You may or may not know that April is National Stress Awareness month, but on the flip side it is also National Poetry month (and for those trivia fans out there this month will also mark the 400th anniversary of William Shakespeare’s death). This is a nice juxtaposition if you ask us because it allows MINES the chance to bring you some stress-reducing, wellness-inspired poetry in the honor of these two great topics.
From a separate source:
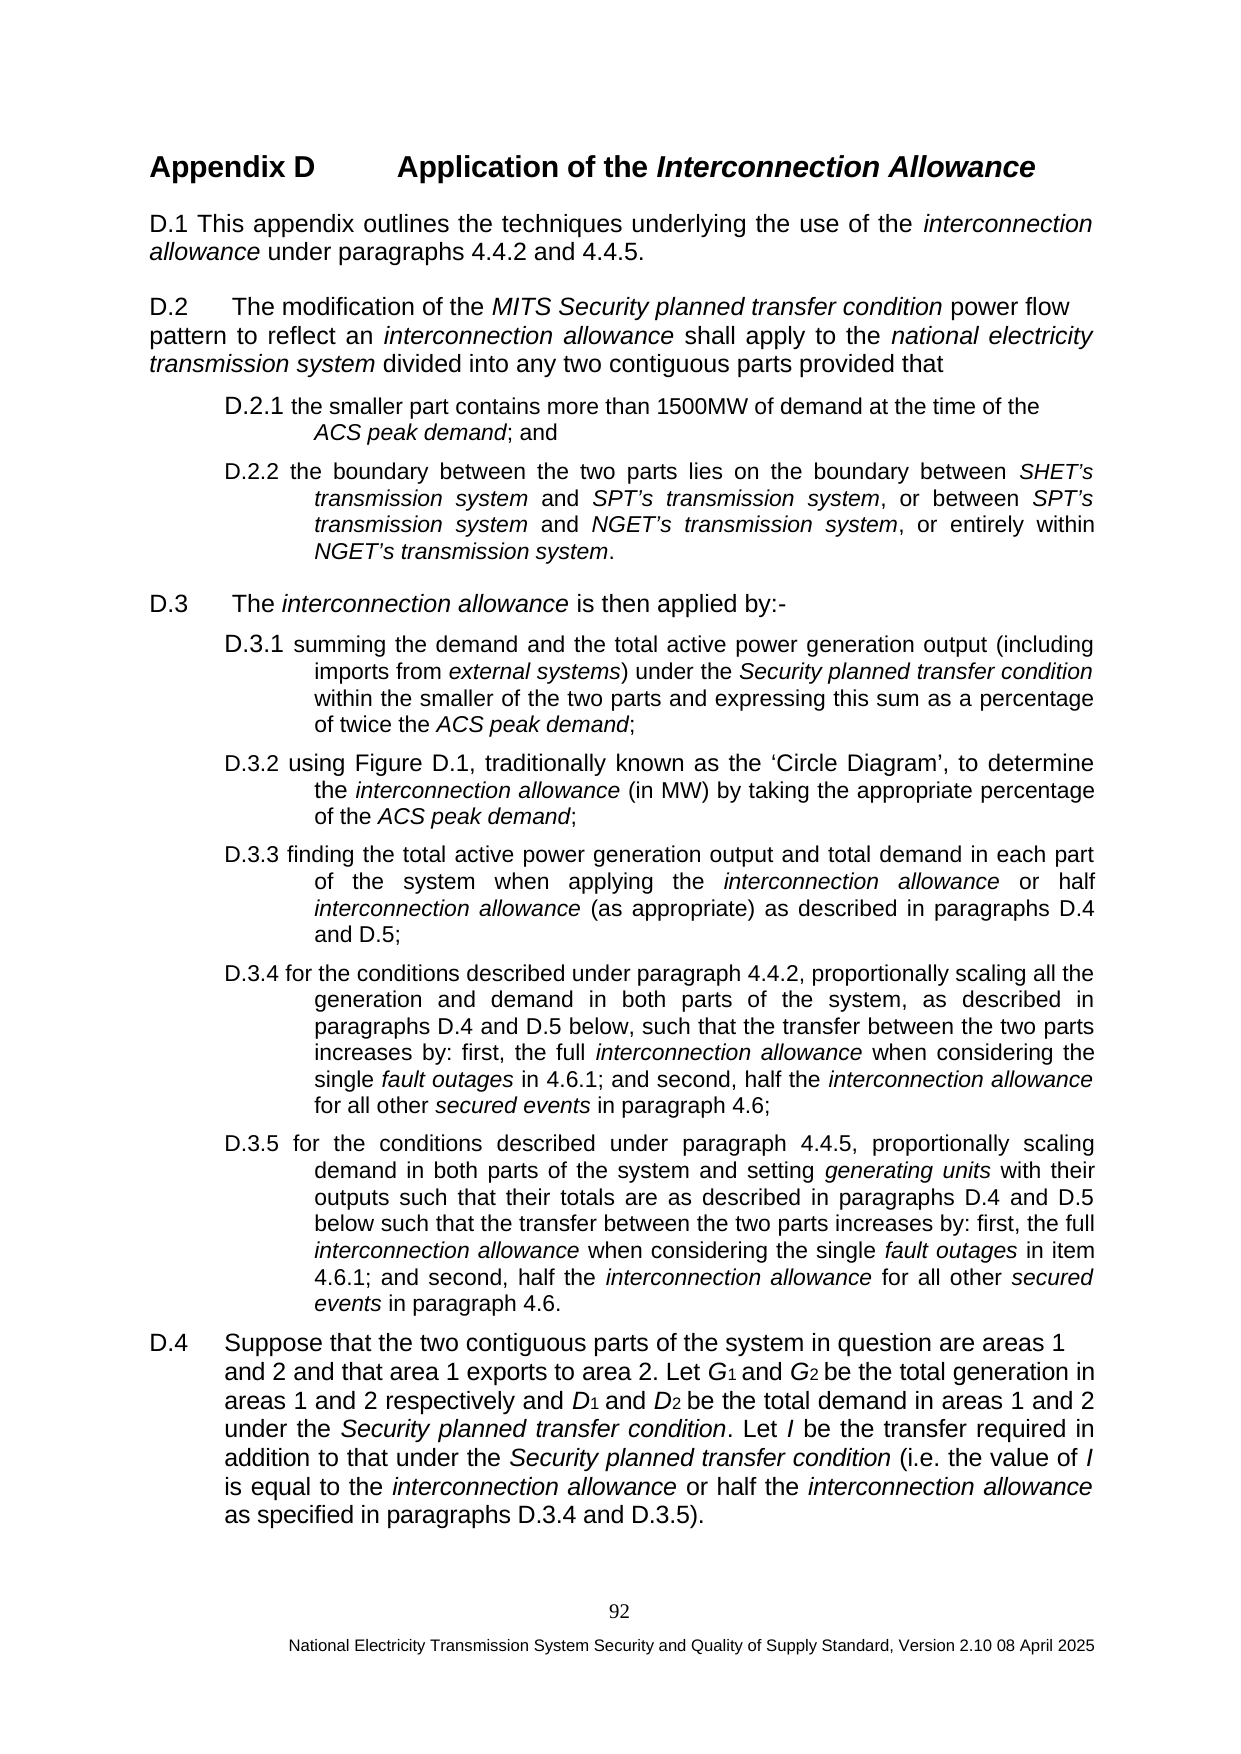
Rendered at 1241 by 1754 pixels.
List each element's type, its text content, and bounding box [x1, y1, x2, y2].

Enjoy!

Haiku anyone?

Busy mind inside

Raging like a waterfall

Calmed by a deep breath

One more?

Always know that you

Are never alone, because

We are here for you

How about a Limerick?

An employee was once caught in a jam

Suffering stress like a final exam

They picked up the phone

And upon hearing the tone

Called the employee assistance program

And in the spirit of Shakespeare himself

A wellness sonnet:

Work/life balance can force you to juggle

Between fam’ly and work time can be rare

If you find that you have the same struggle

Do not forget there are people that care

Seek out the ways that you can vent your strife

Good food, good friends, or just a stroll outside

These can help calm the rough waters of life

Feel free, seek peace in ways that you decide

But don’t despair; worry can take its toll

Just say “goodbye” to your mental cargo

Sometimes the stress in life you can’t control

Patience, with time, you learn to let it go

Breathe deep, unwind, your stress you will succeed

If not a place like MINES is what you need

We hope you enjoyed, and remember that being creative, for example by writing, drawing, painting, writing music, and any other creative, productive activity, is great for your mind and overall wellbeing and is a great stress reducer. So get out there and create, we can guarantee you will be happy you did.